Buttigieg Interview: Mayor Responds to Police Shooting
The next day, Buttigieg was booed and shouted at while sitting on stage in a high-school gym in South Bend, where he and the police chief held a town hall. One man yelled that Buttigieg seemed like he had to run back to South Carolina instead of doing his job there.The mayor told the crowd he accepts responsibility for what happened: His administration runs the police department; his administration had bought the body cameras. By the time he spoke to reporters after, there were tears in his eyes.
But for the most part, publicly and privately, Buttigieg has tried to respond to the shooting with the same calm and analytic approach that, in other circumstances, his fans outside of South Bend have found so appealing—but that critics feel can come off as the detached, someone-should-do-something air of a McKinsey management consultant, which Buttigieg briefly was in his 20s.
When I asked him on Saturday about the shooting, he said, “I really believe that if we don’t conquer racial inequity in my lifetime, it may be the thing that unravels the American project in my lifetime.” Still, when he was asked by a voter, at his campaign town hall, what his biggest surprise has been on the job, he said learning how to manage the plows during the big snowstorm that hit on his first day as mayor eight years ago.
“This is something that’s had an impact on our campaign, on me personally, and, most importantly of all, on my community,” Buttigieg told me in our interview. “This is a reminder that things come at you that you can’t always fully prepare for and can’t anticipate. And you need to be ready for that, especially as you’re competing for the toughest job in the world.
“It’s exceptionally serious compared to most things that we’ve dealt with. And, of course, it is different when you have national attention,” Buttigieg added, noting that some community members want to use the attention from his campaign to make sure that the city handles the shooting’s fallout in the right way. “They’re basically saying, ‘We have to get this right, not only for us, but because everyone’s watching,’” he said.
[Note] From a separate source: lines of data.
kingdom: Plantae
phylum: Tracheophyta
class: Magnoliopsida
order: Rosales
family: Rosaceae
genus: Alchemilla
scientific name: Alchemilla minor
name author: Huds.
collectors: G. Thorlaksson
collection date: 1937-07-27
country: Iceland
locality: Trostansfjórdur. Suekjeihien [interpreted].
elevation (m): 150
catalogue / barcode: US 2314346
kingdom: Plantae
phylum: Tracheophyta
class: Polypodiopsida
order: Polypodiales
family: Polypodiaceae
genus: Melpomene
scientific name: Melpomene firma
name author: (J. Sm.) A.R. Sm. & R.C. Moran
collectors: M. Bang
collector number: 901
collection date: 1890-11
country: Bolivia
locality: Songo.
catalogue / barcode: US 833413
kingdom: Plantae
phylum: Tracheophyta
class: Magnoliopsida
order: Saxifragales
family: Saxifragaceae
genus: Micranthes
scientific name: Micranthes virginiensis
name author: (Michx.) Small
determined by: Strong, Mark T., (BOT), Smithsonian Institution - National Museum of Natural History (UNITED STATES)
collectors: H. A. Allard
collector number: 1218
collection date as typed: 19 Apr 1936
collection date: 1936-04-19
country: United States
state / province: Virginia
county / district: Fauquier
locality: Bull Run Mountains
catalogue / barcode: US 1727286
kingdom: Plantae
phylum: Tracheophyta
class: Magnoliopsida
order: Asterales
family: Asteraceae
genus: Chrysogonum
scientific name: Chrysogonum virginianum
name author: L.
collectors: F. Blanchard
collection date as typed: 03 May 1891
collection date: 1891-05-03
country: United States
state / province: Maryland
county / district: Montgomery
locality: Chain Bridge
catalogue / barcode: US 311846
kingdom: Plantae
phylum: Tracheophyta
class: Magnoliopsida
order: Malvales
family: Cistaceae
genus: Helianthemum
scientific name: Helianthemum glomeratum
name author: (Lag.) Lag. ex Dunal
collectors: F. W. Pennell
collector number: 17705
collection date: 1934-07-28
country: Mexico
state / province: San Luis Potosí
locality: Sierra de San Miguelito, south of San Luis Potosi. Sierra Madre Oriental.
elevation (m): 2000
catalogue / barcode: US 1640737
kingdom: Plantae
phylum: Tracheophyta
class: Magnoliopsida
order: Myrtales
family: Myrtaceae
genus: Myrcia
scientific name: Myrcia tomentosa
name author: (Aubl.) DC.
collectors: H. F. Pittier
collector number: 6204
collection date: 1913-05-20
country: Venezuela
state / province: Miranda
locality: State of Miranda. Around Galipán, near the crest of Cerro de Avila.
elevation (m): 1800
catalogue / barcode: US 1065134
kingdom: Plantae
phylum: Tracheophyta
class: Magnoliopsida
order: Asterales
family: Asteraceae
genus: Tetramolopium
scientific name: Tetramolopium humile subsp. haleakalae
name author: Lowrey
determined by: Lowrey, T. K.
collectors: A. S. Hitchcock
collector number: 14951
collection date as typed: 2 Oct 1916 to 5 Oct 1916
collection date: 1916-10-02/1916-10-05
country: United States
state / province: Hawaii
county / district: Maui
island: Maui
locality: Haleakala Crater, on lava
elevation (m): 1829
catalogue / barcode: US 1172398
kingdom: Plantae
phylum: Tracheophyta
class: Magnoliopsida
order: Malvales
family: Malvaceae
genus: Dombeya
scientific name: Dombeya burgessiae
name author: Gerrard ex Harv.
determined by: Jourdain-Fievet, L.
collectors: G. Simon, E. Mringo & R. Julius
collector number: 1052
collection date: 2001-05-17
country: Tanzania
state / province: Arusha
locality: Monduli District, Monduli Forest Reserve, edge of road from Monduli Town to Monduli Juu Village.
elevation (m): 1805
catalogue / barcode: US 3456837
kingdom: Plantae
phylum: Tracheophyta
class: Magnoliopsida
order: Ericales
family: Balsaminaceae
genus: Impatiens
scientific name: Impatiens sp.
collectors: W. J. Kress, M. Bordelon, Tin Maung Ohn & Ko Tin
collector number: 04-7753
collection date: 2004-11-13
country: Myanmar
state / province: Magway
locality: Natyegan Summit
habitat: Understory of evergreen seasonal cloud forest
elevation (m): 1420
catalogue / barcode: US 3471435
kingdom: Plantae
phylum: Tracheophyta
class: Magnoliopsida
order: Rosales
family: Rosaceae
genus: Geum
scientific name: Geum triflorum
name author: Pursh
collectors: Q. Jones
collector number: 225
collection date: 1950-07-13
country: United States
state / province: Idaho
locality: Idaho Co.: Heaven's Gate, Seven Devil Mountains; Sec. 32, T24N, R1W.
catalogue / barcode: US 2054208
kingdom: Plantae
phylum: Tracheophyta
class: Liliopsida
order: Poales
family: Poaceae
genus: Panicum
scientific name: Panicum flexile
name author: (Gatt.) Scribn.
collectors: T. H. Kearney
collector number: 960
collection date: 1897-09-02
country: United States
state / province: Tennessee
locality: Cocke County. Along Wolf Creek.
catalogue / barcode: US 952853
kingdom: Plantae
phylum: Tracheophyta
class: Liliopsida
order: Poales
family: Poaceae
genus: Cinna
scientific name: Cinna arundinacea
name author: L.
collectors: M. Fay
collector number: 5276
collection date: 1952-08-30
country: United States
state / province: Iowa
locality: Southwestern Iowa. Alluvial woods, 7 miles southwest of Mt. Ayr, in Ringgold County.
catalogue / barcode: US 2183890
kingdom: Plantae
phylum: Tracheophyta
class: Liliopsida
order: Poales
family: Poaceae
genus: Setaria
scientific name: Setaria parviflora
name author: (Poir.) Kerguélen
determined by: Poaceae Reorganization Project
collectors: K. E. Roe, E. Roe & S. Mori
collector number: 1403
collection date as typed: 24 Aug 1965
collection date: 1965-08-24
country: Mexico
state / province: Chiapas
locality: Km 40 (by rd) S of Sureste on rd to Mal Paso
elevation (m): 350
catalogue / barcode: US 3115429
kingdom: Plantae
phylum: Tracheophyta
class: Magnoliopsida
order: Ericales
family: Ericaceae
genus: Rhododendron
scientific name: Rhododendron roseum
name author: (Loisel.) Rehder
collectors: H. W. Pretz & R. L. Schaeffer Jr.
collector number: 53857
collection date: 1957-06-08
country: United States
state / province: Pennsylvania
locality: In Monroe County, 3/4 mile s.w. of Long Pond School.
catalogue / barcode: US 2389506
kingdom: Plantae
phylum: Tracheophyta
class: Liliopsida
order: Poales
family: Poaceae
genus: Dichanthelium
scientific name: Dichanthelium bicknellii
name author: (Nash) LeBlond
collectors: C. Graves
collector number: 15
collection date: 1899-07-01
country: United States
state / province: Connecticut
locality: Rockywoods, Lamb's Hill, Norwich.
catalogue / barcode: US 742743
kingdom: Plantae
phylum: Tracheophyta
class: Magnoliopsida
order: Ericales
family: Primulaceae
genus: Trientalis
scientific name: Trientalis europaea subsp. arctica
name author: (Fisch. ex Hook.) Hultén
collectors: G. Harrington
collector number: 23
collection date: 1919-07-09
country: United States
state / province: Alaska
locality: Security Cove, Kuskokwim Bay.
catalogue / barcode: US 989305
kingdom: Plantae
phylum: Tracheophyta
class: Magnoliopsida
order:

This all comes as Buttigieg has been struggling to attract African American support; of the more than 350 people who came to his campaign town hall on Saturday, the majority appeared to be white. The crisis is also unfolding in the middle of the most intense two weeks of the primary campaign so far: with major state-party political events and a Planned Parenthood forum over the weekend in South Carolina, the first debates this week, and a fundraising deadline on June 30 that his campaign is hoping he’ll meet with an outrageously high number. The fundraising events he missed in California likely could have netted him at least a few hundred thousand dollars, if not more.